* **INSTRUCTION**: Recast every line of text in the items below as a Markdown table with the columns Number and Text, giving each line a row number and omitting blank lines.

* **GIVEN DATA**:
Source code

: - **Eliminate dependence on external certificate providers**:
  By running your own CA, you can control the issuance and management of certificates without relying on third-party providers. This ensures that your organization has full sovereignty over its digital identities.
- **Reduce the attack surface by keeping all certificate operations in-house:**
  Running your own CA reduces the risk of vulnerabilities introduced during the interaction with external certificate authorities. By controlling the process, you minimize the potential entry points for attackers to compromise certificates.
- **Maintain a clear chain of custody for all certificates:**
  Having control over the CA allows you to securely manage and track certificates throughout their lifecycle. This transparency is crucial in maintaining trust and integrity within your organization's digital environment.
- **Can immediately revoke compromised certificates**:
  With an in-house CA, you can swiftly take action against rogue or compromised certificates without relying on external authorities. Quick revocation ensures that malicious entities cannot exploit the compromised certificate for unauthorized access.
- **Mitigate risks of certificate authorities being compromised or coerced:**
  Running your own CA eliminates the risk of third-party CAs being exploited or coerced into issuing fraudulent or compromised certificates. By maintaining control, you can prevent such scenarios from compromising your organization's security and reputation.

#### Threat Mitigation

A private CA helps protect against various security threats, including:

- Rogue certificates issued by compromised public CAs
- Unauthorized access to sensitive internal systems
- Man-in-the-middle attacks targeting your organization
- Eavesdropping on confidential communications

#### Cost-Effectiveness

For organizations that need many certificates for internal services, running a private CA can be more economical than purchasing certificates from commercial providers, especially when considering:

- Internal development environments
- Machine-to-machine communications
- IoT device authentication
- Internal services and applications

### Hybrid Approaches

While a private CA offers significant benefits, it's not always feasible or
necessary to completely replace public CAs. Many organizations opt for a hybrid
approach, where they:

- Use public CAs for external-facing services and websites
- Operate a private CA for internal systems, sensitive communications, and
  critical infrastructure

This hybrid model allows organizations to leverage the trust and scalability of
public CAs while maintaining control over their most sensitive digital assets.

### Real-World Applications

* **COMPLETED EXERCISE**:
| Number | Text |
|---|---|
| 1 | Source code |
| 2 | : - **Eliminate dependence on external certificate providers**: |
| 3 |   By running your own CA, you can control the issuance and management of certificates without relying on third-party providers. This ensures that your organization has full sovereignty over its digital identities. |
| 4 | - **Reduce the attack surface by keeping all certificate operations in-house:** |
| 5 |   Running your own CA reduces the risk of vulnerabilities introduced during the interaction with external certificate authorities. By controlling the process, you minimize the potential entry points for attackers to compromise certificates. |
| 6 | - **Maintain a clear chain of custody for all certificates:** |
| 7 |   Having control over the CA allows you to securely manage and track certificates throughout their lifecycle. This transparency is crucial in maintaining trust and integrity within your organization's digital environment. |
| 8 | - **Can immediately revoke compromised certificates**: |
| 9 |   With an in-house CA, you can swiftly take action against rogue or compromised certificates without relying on external authorities. Quick revocation ensures that malicious entities cannot exploit the compromised certificate for unauthorized access. |
| 10 | - **Mitigate risks of certificate authorities being compromised or coerced:** |
| 11 |   Running your own CA eliminates the risk of third-party CAs being exploited or coerced into issuing fraudulent or compromised certificates. By maintaining control, you can prevent such scenarios from compromising your organization's security and reputation. |
| 12 | #### Threat Mitigation |
| 13 | A private CA helps protect against various security threats, including: |
| 14 | - Rogue certificates issued by compromised public CAs |
| 15 | - Unauthorized access to sensitive internal systems |
| 16 | - Man-in-the-middle attacks targeting your organization |
| 17 | - Eavesdropping on confidential communications |
| 18 | #### Cost-Effectiveness |
| 19 | For organizations that need many certificates for internal services, running a private CA can be more economical than purchasing certificates from commercial providers, especially when considering: |
| 20 | - Internal development environments |
| 21 | - Machine-to-machine communications |
| 22 | - IoT device authentication |
| 23 | - Internal services and applications |
| 24 | ### Hybrid Approaches |
| 25 | While a private CA offers significant benefits, it's not always feasible or |
| 26 | necessary to completely replace public CAs. Many organizations opt for a hybrid |
| 27 | approach, where they: |
| 28 | - Use public CAs for external-facing services and websites |
| 29 | - Operate a private CA for internal systems, sensitive communications, and |
| 30 |   critical infrastructure |
| 31 | This hybrid model allows organizations to leverage the trust and scalability of |
| 32 | public CAs while maintaining control over their most sensitive digital assets. |
| 33 | ### Real-World Applications |